BEGIN MATERIAL TO PROCESS

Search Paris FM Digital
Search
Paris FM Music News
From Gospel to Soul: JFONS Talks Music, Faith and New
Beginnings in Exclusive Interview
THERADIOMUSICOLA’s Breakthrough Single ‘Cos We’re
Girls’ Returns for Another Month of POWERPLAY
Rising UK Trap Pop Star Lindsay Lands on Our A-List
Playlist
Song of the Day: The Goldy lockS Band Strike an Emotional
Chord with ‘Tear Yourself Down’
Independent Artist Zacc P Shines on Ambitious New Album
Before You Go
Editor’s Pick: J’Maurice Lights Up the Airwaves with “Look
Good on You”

END MATERIAL TO PROCESS
BEGIN MATERIAL TO PROCESS

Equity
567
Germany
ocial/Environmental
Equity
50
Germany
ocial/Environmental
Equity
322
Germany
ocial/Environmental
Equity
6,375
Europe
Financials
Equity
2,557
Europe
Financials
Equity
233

END MATERIAL TO PROCESS

Show every line in the two blocks above that contains the word "Paris".

Search Paris FM Digital
Paris FM Music News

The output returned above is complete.